The white major leagues saw a mass exodus to fight in the war, and their star power depleted because of it. The Negro Leagues, in effect, reached their peak. Integration attempts began to heat up during this time. Judge Kenesaw Mountain Landis, the first commissioner in MLB history, was staunchly against integration. There is a popular story that Bill Veeck planned Philadelphia Phillies so he could stack the club with Negro League stars. Landis blocked this attempt.

In 1944, Landis passed away. His successor, Happy Chandler, was much more open to integrating the game. His reasoning was that there was no way he could deny the black ballplayer when they had fought for their country. A year later, the Major League Committee on Baseball Integration was formed. This committee never met due to internal stalling, as one of the members set out to integrate the game on his own.

Branch Rickey, owner of the Brooklyn Dodgers, began sending scouts all across the US, Mexico, and Puerto Rico. Under the guise of starting an all-black league, he compiled a list for the perfect candidate for integration. The final three on the list were Roy Campanella, Don Newcombe, and Jackie Robinson.

On August 28th, 1945, Jackie Robinson signed with the Brooklyn Dodgers after surviving a “test” that saw Rickey shout racial slurs and remarks Robinson would likely hear. In this contract, there was a clause that said Robinson was to have no “written or moral obligation” to another club. The 1945 Fair Employment Practices Act passed in New York banned discrimination in the workplace, and led Rickey to announce his plan earlier than desired.

On October 23th, 1945, Rickey announced the signing of Robinson through the Montreal Royals; their minor league affiliation. Rickey signed four more black players, including Campanella and Newcombe. Robinson spent a year in Montreal before debuting in Brooklyn in 1947. Later that year, Larry Doby signed with the Cleveland Indians. More Negro League prospects began to sign with major league ball clubs, and interest in the Negro Leagues began to fade.

By 1959, all but two teams had been integrated. The Detroit Tigers became integrated when Doby debuted for the team in April. This left the Boston Red Sox as the last team in the majors to not integrate. Red Sox owner Tom Yawkey was not a fan of integration. Despite the team bringing Robinson in for a tryout at Fenway Park, they refused to consider signing him. They brought him in to appease the new city mayor who threatened to revoke their exemption to Sunday blue laws.

The team was more or less forced to integrate after they were sued by the NAACP for discrimination and the deliberate barring of black players from their team. On July 21st, the Red Sox called up Pumpsie Green from AAA Minneapolis. They later brought more black players into the mix, and the integration of baseball was complete.

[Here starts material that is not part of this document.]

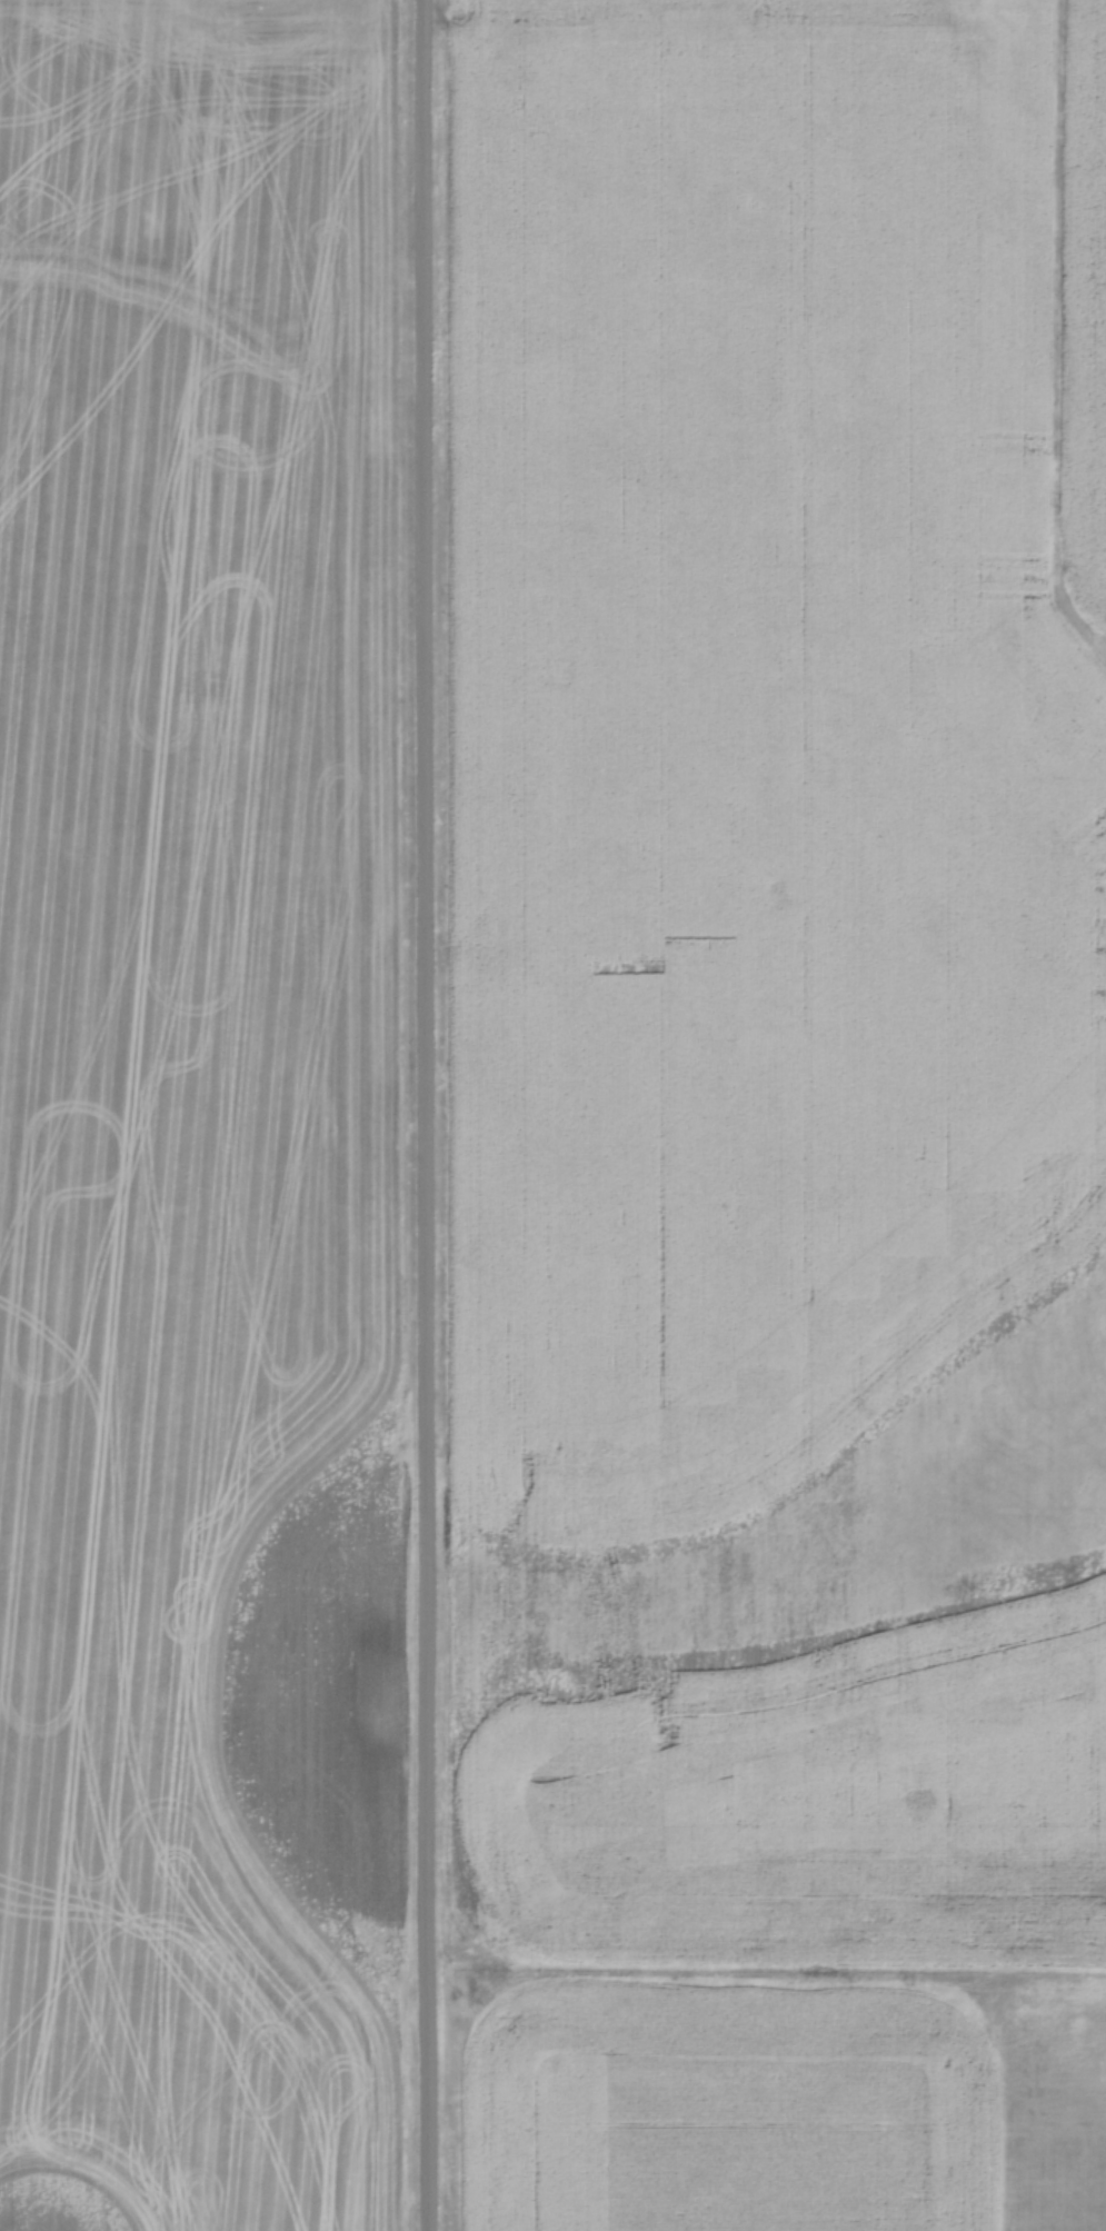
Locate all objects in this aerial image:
road: (433, 1115)
crop: (194, 1116)
airport: (1049, 2104)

The color line is one of the biggest blights on our National Pastime. Due to this line, many of the greats in the game never got a shot at the majors. Rube Foster, Josh Gibson, and Buck O’Neil are just a few examples of this. The history of early baseball is drenched in racism, and there are times where the game struggles to get out of that image today. However, the sport’s biggest step forward was integration, and it allowed us to see the very best, regardless of skin color.